Jason Ezra Hawkes, MD, MS, FAAD, board-certified dermatologist and associate professor of dermatology at the University of California Davis in Sacramento, spoke on diagnostic challenges for atopic dermatitis and tips for clinicians in screening for the condition.
The lack of biomarkers to distinguish atopic dermatitis (AD) from other similar conditions such as psoriasis can impede diagnosis, but there are several clinical features that primary care providers and dermatologists should look for when screening for the disease, said Jason Ezra Hawkes, MD, MS, FAAD, board-certified dermatologist and associate professor of dermatology at the University of California Davis in Sacramento.
What are some challenges regarding screening for AD and how can clinicians improve their diagnostic strategies?
When I think about AD and approaching it in the clinic, I'm really thinking about an approach to rashes.
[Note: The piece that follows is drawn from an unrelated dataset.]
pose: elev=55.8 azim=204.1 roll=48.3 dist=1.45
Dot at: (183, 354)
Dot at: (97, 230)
As I work closely with primary care, I see eczema misdiagnosed all the time as fungal infection, allergic contact dermatitis, or there's a whole host of other things. So, I think it's important as you approach any rash that you keep an open mind with differential diagnosis.
One of the things that helps me with patients with eczema is to really get some history as to other conditions, comorbidities that they might have that sort of help maybe push me a little bit more towards AD. So, again, seasonal allergies, hypersensitivity to bites, asthma, itching, other family members who have had eczema, those are things that definitely help from the history side.
From the clinical side, we have the very classic type of eczema that involves flexural surfaces, eyelids, upper eyelids are very common, hand dermatitis, especially with fissures along the sides of the fingers. Those can be really kind of good clues as to this being eczema vs another condition. Typical eczema will kind of get worse in the winter, or the colder months, but you will see other types like dyshidrotic eczema on the hand where they get small blisters, which is usually worse in the hotter months.
So, I think you have to sort of approach this systematically and think about other conditions that can mimic it. Even though we know a lot about eczema, we just really don't have consistent biomarkers of disease, which makes it challenging to make a diagnosis. Sometimes it's a little trial and error, and this is one thing that we're going to have to work on over time, especially because biopsies don't distinguish consistently between eczema and other things like psoriasis. So, we really need to rely on our clinical skills as we approach rashes.